The Axis Spine Center team leads the way throughout the Inland Northwest in the research and creation of innovative surgical techniques, pain medicines, and therapies. Our research department conducts clinical studies of new procedures and devices, providing patients with access to the latest surgical technologies and furthering the development of non-invasive healing procedures and solutions.

Research Department

  • Shelley Reed, RN, BA, Clinical Research Manager
  • Makenna Girard, CRC
  • Kimberly McHenry, CRC

Studies Currently Enrolling

Study:  Total Posterior Spine System (TOPS)

Condition:  Degenerative Spine Disease:  must include all three of the following: 

1) At least moderate lumbar spinal stenosis, and

(2) Grade 1 spondylolisthesis (or retrolisthesis), and

(3) Thickening of the ligamentum flavum or scarring of the facet joint capsule

Brief Summary:

The purpose of this trial is to assess whether the Total Posterior Spine System (TOPS System) is more effective than transforaminal lumbar interbody fusion (TLIF) when used to stabilize a single lumbar level (L2 - L5) following surgical decompression in patients diagnosed with (1) at least moderate lumbar spinal stenosis, and (2) Grade 1 spondylolisthesis (or retrolisthesis), and (3) thickening of the ligamentum flavum or scarring of the facet joint capsule.

Degenerative spine disease is a normal part of the aging process and can cause pain and significantly limit normal movement. The most commonly diagnosed condition is Lumbar Spinal Stenosis (LSS) which presents with pain, and often weakness or numbness in the buttocks and/or lower extremities that is worsened with standing and walking. For patients that do not respond to conservative treatment, decompressive surgery is indicated. When LSS is accompanied by a diagnosis of degenerative spondylolisthesis, fusion of the affected segment is often added to prevent progression of the instability that may accompany the removal of bony elements as part of the decompression.

The TOPS System was designed as an alternative to fusion and is a motion preserving posterior spine implant designed to provide dynamic stabilization to a single lumbar spine segment following decompression surgery.

Patients meeting all of the entry criteria will be randomized (2:1) to receive either the TOPS System or TLIF following decompression surgery.

Status:  Enrolling

Study:  Superion® IDS Clinical Outcomes Post-Approval Evaluation (SCOPE)
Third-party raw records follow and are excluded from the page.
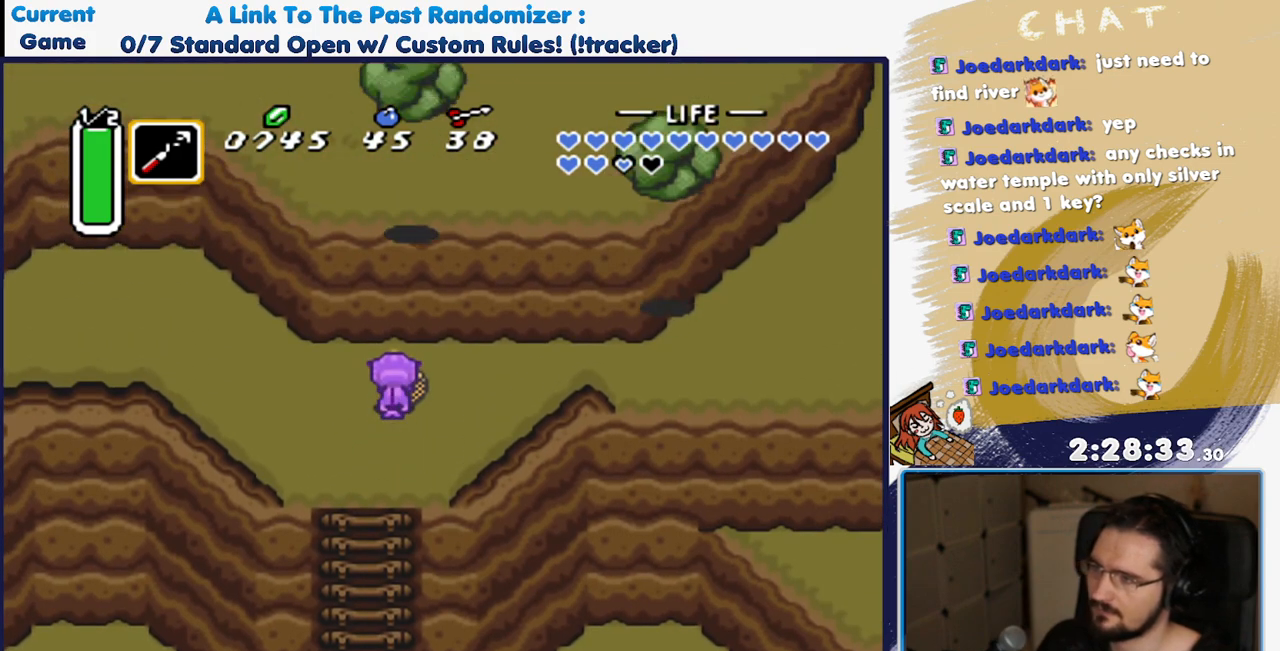
{"dt_ms": 500, "buttons": ["DPAD_RIGHT"], "events": [[117, "DPAD_DOWN", "down"], [283, "DPAD_DOWN", "up"], [350, "DPAD_RIGHT", "down"]]}
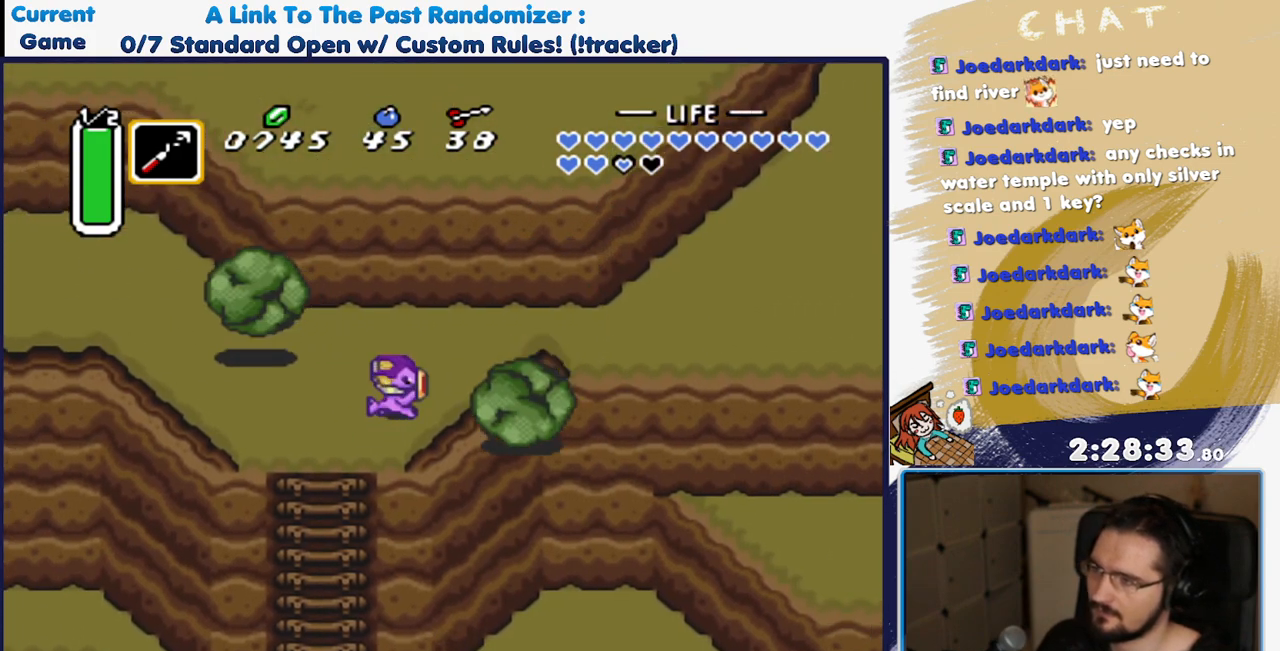
{"dt_ms": 500, "buttons": ["DPAD_LEFT"], "events": [[33, "DPAD_UP", "down"], [150, "DPAD_RIGHT", "up"], [233, "DPAD_LEFT", "down"], [283, "DPAD_UP", "up"]]}
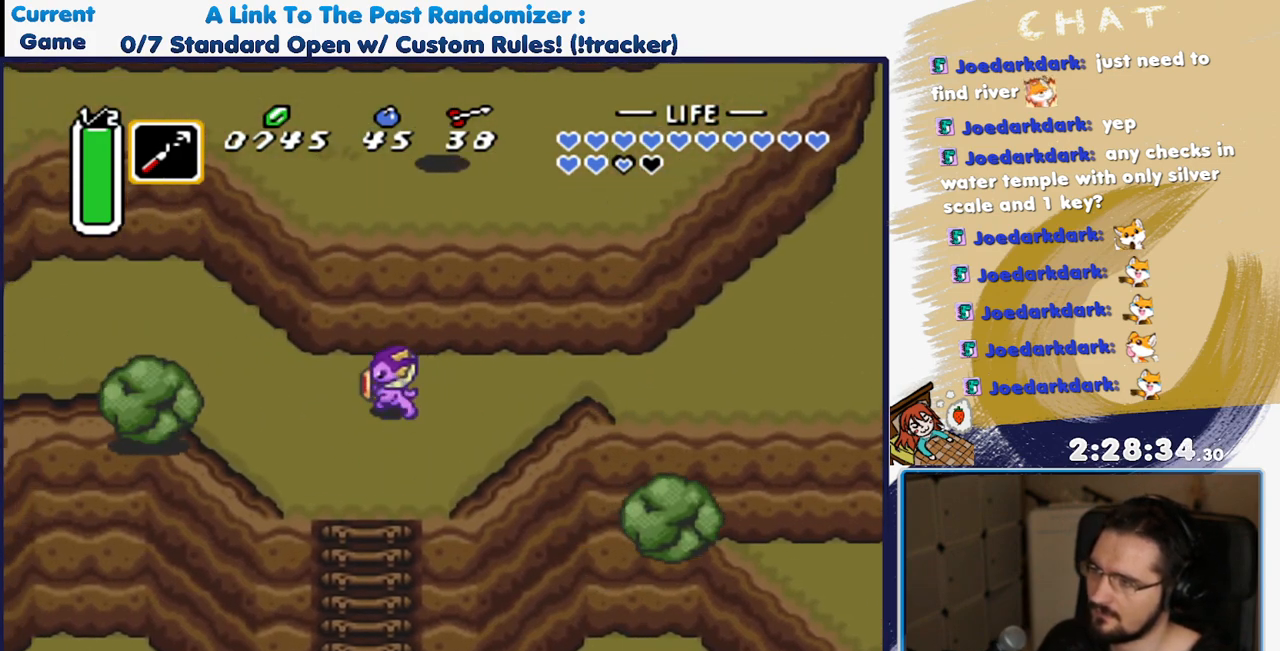
{"dt_ms": 500, "buttons": [], "events": [[33, "DPAD_DOWN", "down"], [50, "DPAD_LEFT", "up"], [233, "A", "down"], [267, "DPAD_DOWN", "up"], [333, "A", "up"]]}
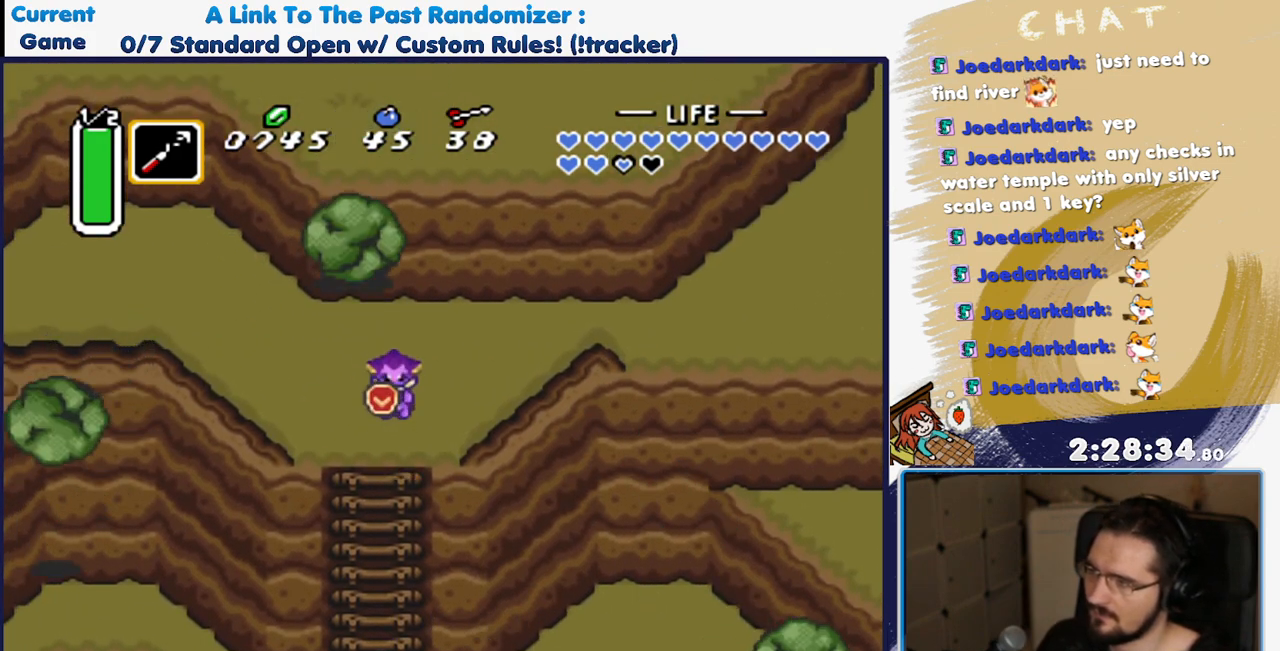
{"dt_ms": 1000, "buttons": ["DPAD_DOWN"], "events": [[100, "DPAD_RIGHT", "down"], [267, "DPAD_RIGHT", "up"], [500, "SELECT", "down"], [717, "DPAD_LEFT", "down"], [750, "SELECT", "up"], [900, "DPAD_DOWN", "down"], [933, "DPAD_LEFT", "up"]]}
Condition:  Lumbar Spinal Stenosis (LSS); intended to treat patients suffering from pain, numbness, and/or cramping in the legs secondary to a diagnosis of moderate degenerative lumbar spinal stenosis. 

Brief Summary:

To compile real-work outcomes of the Superion® indirect decompression system (IDS) in routine clinical practice.  The Superion® IDS is an interspinous spacer that offers an alternative option in the treatment of symptomatic moderate LSS.  It is an FDA approved non-fusion, spinal column load-sharing, device used to stabilize the spine at the implanted level. When implanted between contiguous spinous processes, it is designed to restrict or limit extension at the affected spinal level and so reduce compression of neural elements in extension.

Status:  Enrolling

Active Studies with Closed Enrollment

Study:  Clinical Trial to Compare HF10 Therapy to Conventional Medical Management in the Treatment of Non-Surgical Refractory Back Pain (NSRBP)

Condition:  Non-surgical Refractory Back Pain

Brief Summary:

This study is being conducted to document the safety, clinical effectiveness and cost-effectiveness of high-frequency Spinal Cord Stimulator at 10 kHz (HF10™ Therapy) delivered through the Senza system in subjects with chronic refractory back pain (with or without leg pain) who are not considered candidates for spine surgery.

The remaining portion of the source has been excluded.